TASK OBJECTIVE
For each statement, decide whether it agrees with the Halyk Bank interview, and answer yes or no with the deciding words of the interview quoted exactly: (a) Shayakhmetova expects the banking sector to grow by 8-10% if the Kazakh economy grows by 4% in 2010; (b) Halyk's retail loan portfolio grew in the first quarter; (c) the average mortgage loan is now about the same size as before the crisis.

SOURCE DOCUMENT
+ + + + + + +

INTERVIEW: Halyk predicts growing competition in Kazakh bank sector

By bne IntelliNews June 22, 2010

Clare Nuttall in Almaty -

While Kazakhstan's other big banks floundered, Halyk Bank came through the financial crisis in relatively good shape and accounted for the lion's share of banking sector profits in the first quarter of this year. Halyk expects to grow this year as the Kazakh economy revives on the bank of higher commodities prices, but this will also inevitably mean greater competition from other banks.

Halyk's CEO, Umut Shayakhmetova, says she is confident in the recovery of the Kazakh economy and sees many positive signs, notably the rise in real estate prices, the increase in retail borrowing and the resumption of investment programmes by large corporates. But it's commodities that still drive the Kazakh economy, and prices of those have risen as the global economy recovers. "The oil and gas, and metals and mining sectors attract FDI [foreign direct investment] into Kazakhstan for major infrastructure projects [and] these have a multiplicative effect on the economy, stimulating growth in related sectors," she says.

If the Kazakh economy grows by 4% in 2010, as forecast by the International Monetary Fund, Shayakhmetova expects the banking sector to grow by 8-10%.

Unsurprisingly then, most of the growth in Halyk's corporate loan portfolio has been in commodity-related sectors. "Blue-chip companies are restarting their investment and capital programmes, which were frozen last year as a result of low commodity prices amid the global economic crisis, [and] this has indirect benefits for the banking sector, since contractors and sub-contractors working with these companies are now looking for financing," explains Shayakhmetova.

These companies represent the relatively small pool of expansion-minded and credit-worthy businesses being targeted increasingly aggressively by Kazakhstan's major banks. "Competition is growing among Kazakh banks, on both the lending and the deposit side. We are seeing increased competition from BTA Bank and Alliance Bank as they complete their debt restructuring processes, as well as from Sberbank, ATF Bank, Bank CenterCredit and KazKommertsBank," she says. "On the lending side, competition is relatively fierce as the number of good borrowers is limited. Many of the banks are targeting [small and medium-sized businesses], but we see severe problems with over-leveraging in this segment of the market."

Lending again

Halyk is targeting a 10% expansion of its loan portfolio by the end of this year. While analysts have questioned Kazakh banks' ability to raise their lending substantially in the current climate, Shayakhmetova considers the target to be achievable. "According to our Q1 results, there was no growth in the portfolio because though we issued new loans, the repayment of existing loans was almost at parity. While there has been an increase on the corporate side, our retail portfolio has continued to decline. However, we saw a more positive trend in May and June, with several of our branches reporting an increase in retail loans."

Mortgage lending is also up, as signs of a tentative recovery in the real estate sector emerge, although the average mortgage loan is only half as much as before the crisis. This is due to lower real estate prices coupled with tighter controls on lending, although these will be gradually relaxed in future.

Halyk also has managed to increase its non-interest income, which has been particularly important given that the bank's core business, interest generation, will take some time to recover. "We are increasing our efforts on the commission side of the business in order to generate more non-interest income," explains Shayakhmetova. "Our affiliated companies in the pensions and insurance fields are performing well. We have attracted more clients for our payroll services, which not only generate commission but are also a cross-selling opportunity for cards, overdrafts, credit lines, mortgages, pension funds, insurance and other products." Halyk is also growing its treasury business and building up Halyk Finance, which was the local placement house for Kazatomprom's recent successful Eurobond issue.

+ + + + + + +

MATERIAL PROVIDED
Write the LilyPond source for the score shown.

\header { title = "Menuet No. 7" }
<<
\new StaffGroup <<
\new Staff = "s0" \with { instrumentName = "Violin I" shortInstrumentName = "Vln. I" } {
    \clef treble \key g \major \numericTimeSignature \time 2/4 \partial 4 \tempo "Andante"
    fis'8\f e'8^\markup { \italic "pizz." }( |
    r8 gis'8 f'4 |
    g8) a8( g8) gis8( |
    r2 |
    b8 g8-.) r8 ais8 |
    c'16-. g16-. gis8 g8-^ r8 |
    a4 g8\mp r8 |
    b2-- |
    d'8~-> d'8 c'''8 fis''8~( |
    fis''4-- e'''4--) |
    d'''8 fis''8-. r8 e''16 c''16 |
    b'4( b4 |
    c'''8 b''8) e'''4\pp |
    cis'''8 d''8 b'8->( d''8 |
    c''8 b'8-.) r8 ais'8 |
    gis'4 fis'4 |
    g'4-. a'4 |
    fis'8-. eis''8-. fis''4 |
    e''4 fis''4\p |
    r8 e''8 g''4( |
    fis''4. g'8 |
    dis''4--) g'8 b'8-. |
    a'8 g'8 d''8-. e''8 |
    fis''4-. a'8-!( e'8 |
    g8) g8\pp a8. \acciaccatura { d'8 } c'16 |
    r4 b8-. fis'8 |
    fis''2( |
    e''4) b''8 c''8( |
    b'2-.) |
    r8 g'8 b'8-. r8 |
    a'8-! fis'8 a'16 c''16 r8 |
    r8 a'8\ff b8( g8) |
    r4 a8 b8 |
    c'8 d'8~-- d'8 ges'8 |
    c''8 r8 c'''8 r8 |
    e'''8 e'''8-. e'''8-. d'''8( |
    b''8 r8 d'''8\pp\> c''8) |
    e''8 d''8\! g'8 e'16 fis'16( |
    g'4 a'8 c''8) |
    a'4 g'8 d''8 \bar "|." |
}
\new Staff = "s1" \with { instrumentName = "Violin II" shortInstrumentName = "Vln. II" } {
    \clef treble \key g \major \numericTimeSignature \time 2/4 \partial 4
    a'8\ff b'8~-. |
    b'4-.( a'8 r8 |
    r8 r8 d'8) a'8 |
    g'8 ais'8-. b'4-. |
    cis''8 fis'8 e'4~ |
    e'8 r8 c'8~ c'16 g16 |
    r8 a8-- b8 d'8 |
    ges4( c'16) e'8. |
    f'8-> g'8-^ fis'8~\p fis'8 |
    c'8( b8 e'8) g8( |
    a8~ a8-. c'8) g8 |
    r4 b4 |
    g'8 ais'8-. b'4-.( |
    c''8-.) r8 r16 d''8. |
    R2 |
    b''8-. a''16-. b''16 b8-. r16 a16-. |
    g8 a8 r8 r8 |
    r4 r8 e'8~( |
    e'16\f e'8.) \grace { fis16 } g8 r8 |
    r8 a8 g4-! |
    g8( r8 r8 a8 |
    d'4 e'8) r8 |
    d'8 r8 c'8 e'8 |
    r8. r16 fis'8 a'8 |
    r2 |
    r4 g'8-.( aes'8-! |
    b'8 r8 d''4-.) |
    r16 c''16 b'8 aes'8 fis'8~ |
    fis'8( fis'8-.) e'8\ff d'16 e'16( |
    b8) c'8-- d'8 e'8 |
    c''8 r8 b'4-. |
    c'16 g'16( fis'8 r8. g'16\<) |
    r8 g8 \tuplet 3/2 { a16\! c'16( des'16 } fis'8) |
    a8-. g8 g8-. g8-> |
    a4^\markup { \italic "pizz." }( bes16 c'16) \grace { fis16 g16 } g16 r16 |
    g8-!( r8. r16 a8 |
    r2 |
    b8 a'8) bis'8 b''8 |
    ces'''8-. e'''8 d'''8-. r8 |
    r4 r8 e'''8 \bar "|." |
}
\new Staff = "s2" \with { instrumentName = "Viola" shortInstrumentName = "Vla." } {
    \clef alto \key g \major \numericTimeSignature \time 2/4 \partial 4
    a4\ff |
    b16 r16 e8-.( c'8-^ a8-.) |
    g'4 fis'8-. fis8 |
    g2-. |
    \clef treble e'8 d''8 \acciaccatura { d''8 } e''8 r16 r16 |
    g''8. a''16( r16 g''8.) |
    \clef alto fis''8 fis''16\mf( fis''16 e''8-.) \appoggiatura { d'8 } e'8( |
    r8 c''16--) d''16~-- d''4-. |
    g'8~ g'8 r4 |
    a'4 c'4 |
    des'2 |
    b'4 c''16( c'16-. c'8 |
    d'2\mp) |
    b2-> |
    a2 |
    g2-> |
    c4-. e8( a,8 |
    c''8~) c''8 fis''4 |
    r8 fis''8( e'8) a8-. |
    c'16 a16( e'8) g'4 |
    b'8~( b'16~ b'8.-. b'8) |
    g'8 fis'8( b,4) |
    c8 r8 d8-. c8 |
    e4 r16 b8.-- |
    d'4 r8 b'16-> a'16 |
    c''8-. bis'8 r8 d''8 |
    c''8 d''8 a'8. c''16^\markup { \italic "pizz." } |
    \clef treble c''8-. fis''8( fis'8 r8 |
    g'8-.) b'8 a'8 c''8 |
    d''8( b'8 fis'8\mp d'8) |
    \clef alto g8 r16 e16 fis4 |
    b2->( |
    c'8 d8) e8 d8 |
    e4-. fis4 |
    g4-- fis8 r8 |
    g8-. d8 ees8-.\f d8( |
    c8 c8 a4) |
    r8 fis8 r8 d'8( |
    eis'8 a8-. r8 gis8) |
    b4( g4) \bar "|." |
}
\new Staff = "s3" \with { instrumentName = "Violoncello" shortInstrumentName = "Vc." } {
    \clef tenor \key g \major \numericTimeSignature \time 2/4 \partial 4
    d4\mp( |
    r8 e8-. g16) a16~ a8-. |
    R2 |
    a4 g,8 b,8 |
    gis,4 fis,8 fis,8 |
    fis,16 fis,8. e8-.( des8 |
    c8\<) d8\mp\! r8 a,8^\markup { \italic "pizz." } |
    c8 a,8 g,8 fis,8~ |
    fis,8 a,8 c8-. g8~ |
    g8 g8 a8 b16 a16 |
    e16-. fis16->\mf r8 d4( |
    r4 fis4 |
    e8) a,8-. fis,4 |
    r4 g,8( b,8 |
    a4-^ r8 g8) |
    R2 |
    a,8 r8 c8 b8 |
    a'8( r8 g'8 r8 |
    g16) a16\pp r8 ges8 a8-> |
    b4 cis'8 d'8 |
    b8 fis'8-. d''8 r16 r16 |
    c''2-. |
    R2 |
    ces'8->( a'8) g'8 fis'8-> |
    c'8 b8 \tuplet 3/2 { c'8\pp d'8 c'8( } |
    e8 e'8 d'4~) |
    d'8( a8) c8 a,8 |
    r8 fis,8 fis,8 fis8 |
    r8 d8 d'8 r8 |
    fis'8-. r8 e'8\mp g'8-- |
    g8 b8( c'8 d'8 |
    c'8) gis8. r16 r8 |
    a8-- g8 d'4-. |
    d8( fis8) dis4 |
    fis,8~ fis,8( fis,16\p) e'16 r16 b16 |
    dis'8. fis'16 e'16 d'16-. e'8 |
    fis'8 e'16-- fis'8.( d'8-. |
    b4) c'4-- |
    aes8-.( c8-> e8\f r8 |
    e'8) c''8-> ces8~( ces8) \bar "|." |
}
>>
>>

+ + + + + + +

RESULT FOR THIS EXERCISE
(a) Yes: "If the Kazakh economy grows by 4% in 2010, as forecast by the International Monetary Fund, Shayakhmetova expects the banking sector to grow by 8-10%."
(b) No: "While there has been an increase on the corporate side, our retail portfolio has continued to decline."
(c) No: "the average mortgage loan is only half as much as before the crisis"